And because smaller trees take less time to grow, timber companies could grow and harvest them more like an agricultural product rather than waiting for them to grow for decades under traditional logging methods.

CLT is gaining a reputation in other parts of the world for saving builders time and money. The savings are especially dramatic on large, multistory buildings, Delzell said. For example, she said, Europeans are framing six-story structures with CLT in just one week.

“That’s where you see huge financial benefits,” she said. She added that CLT panels are as strong as steel and are treated to be just as fire resistant.

A welcoming space

The other four schools participating in the DES pilot are Maple Elementary School in Seattle, Greywolf Elementary School in Sequim, Adams Elementary School in Wapato and Valley View Elementary School in Toppenish.

The schools in Western Washington are experimenting with one design while the Eastern Washington team is trying another, Delzell said.

One of the classrooms built with cross-laminated timber at Jefferson Elementary School. (Photo courtesy of the state Department of Enterprise Services)

Jefferson’s four new classrooms are all in one building, with a hallway down its middle full of cubbies for students to store their belongings before entering the rooms. The classrooms, each about 750 square feet, are separated from the hallway by a glass wall. The CLT panels are exposed on most walls.

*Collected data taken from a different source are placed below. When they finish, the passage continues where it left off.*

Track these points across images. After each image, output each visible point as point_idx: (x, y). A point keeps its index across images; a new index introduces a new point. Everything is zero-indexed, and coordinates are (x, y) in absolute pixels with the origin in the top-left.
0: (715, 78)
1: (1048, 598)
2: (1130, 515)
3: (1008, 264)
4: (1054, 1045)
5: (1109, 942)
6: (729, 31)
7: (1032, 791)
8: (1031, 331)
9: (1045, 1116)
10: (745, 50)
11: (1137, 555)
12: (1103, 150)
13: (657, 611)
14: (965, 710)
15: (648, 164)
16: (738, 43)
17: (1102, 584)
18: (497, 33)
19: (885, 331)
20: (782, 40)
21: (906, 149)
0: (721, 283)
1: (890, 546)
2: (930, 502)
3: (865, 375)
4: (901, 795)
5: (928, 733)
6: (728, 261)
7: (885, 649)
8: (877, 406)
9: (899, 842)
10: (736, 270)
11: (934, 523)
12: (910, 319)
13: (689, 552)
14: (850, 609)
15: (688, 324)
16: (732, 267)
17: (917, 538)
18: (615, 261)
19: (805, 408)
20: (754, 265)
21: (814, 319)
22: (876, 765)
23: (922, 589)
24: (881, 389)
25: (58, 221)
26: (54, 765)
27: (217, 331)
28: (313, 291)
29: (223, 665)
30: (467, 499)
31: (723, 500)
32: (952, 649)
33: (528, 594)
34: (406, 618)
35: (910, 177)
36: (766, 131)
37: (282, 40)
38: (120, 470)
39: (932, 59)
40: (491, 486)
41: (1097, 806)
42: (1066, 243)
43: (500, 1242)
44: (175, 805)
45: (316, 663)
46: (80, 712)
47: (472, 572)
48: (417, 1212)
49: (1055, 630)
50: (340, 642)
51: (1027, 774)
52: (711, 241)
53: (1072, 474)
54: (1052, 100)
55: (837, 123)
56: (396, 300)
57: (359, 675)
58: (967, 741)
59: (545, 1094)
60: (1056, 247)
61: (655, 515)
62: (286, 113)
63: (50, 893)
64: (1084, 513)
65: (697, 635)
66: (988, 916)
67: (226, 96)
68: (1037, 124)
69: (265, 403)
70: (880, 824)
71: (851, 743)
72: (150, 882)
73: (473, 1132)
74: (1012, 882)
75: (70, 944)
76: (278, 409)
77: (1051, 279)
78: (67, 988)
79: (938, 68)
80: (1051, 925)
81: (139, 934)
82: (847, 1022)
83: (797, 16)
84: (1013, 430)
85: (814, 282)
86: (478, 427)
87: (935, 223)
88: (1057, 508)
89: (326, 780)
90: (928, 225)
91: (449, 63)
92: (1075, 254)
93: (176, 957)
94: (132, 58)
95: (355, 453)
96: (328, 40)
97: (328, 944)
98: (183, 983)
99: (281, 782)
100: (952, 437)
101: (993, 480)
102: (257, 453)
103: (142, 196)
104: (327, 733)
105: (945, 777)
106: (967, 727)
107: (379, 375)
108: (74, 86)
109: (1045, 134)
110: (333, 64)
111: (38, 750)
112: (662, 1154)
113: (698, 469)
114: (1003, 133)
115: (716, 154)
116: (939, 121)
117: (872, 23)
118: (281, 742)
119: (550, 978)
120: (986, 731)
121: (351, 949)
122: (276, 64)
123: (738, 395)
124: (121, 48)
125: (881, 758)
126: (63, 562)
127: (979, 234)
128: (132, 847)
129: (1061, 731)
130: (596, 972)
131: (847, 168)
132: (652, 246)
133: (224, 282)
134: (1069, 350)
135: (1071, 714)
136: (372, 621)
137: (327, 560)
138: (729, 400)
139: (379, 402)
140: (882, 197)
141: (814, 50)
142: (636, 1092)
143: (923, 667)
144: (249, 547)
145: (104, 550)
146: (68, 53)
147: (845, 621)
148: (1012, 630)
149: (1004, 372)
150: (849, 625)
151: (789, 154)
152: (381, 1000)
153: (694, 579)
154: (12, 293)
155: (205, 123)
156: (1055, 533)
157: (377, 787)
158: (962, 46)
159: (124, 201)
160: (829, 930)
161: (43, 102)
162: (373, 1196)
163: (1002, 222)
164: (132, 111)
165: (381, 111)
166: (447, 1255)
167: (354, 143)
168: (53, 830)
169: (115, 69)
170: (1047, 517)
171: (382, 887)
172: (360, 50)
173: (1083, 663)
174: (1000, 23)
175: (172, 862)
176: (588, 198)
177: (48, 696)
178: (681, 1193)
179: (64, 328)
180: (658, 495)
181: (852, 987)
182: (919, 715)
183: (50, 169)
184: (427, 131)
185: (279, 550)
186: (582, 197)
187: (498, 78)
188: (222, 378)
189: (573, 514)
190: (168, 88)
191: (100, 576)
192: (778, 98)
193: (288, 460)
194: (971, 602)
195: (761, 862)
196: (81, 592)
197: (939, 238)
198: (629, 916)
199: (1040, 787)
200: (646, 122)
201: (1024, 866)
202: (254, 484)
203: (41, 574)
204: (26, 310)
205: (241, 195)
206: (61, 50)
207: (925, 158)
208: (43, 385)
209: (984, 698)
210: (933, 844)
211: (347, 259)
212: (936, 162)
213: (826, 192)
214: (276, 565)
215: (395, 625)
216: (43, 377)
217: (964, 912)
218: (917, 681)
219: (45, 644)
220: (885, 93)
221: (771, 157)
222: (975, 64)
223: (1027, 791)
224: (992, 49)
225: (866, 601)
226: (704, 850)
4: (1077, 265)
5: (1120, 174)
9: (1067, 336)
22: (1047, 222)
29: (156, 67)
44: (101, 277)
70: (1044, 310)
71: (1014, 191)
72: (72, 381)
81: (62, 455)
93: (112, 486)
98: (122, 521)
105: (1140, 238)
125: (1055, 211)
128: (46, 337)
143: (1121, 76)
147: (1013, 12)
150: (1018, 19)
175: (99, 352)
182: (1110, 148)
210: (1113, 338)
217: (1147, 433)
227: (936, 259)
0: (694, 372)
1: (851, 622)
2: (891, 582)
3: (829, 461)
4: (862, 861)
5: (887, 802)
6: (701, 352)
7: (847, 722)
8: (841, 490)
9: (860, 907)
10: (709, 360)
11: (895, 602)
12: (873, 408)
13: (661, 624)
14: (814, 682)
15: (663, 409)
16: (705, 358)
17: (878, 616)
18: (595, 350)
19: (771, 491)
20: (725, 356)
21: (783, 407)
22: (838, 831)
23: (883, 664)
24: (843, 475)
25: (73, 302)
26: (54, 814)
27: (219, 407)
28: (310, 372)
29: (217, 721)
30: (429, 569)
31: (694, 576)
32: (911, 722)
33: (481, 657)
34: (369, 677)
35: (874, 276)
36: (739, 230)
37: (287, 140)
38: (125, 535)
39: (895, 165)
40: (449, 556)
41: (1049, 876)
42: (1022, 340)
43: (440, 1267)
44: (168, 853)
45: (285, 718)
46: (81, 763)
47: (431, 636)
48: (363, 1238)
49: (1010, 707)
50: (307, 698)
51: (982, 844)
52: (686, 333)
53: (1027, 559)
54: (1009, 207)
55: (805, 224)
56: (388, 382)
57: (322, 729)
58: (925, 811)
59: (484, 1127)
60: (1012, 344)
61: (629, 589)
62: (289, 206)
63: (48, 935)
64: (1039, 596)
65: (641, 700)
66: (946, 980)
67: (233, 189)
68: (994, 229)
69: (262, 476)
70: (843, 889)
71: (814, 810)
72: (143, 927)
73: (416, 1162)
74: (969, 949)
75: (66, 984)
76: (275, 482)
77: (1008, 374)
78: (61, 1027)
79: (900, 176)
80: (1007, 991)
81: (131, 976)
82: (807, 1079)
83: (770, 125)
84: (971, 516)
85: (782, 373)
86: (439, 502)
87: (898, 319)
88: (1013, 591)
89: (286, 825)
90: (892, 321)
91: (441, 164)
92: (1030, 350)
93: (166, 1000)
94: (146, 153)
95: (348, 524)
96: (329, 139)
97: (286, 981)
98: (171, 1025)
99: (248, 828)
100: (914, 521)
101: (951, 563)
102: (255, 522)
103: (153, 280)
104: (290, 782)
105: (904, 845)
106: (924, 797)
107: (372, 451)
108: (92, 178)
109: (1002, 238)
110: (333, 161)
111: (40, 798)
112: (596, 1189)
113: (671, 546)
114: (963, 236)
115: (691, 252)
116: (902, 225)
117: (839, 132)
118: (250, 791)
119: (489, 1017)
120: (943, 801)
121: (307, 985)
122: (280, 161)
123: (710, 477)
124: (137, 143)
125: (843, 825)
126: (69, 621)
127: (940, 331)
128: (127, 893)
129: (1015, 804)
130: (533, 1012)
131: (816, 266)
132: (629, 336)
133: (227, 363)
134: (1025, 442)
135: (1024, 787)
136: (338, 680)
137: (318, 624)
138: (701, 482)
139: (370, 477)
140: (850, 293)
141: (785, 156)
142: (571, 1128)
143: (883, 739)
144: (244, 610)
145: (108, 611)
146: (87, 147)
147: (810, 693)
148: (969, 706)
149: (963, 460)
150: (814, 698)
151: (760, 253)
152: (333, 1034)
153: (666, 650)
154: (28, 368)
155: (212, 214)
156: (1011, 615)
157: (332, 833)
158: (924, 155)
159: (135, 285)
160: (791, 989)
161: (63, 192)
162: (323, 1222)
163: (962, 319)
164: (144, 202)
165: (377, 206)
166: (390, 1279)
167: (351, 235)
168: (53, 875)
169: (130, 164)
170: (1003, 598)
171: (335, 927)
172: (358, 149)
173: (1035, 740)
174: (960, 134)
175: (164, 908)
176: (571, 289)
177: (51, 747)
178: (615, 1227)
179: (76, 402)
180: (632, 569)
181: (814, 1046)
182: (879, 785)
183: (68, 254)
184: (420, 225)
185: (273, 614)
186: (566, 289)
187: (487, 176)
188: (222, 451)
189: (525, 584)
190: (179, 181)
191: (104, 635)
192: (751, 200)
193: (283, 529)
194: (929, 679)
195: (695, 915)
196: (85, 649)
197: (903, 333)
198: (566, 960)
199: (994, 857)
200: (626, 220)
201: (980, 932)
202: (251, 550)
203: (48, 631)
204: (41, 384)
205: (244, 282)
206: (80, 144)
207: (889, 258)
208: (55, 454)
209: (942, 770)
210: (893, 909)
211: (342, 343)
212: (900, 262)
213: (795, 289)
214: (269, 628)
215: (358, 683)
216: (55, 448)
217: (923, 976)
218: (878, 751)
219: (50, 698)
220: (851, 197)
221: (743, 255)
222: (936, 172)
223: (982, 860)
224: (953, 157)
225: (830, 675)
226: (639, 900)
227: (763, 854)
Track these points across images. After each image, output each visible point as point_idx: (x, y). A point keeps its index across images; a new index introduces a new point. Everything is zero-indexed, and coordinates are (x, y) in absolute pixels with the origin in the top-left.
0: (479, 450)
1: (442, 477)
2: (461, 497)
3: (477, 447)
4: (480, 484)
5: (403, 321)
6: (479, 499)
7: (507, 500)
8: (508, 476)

There are common areas for teachers to store classroom materials as well as shared drinking fountains and bathrooms.

“When you walk in this building, you have a feeling that you’re surrounded by cross-laminated timber,” Delzell said. “The thought is that it provides a really rich learning environment for the kids. It feels very cozy. … It’s a very clean, bright environment.”

Cross-laminated timber classrooms at Adams Elementary School in Wapato, shown above, were built using a different design than classrooms built at Western Washington schools. Two designs will help the state learn more through the CLT pilot project. (Photo courtesy of the state Department of Enterprise Services)

The design in Eastern Washington uses even more CLT in its classrooms, with the panels making up all four walls and the ceiling of each room.

Through the pilot, DES will examine how well CLT creates efficiencies in the construction process and if it achieves other environmental and economic benefits, according to the agency.

“It’s going to provide us with a lot of information,” Delzell said of the two classroom designs, “because now we have two models to work with.”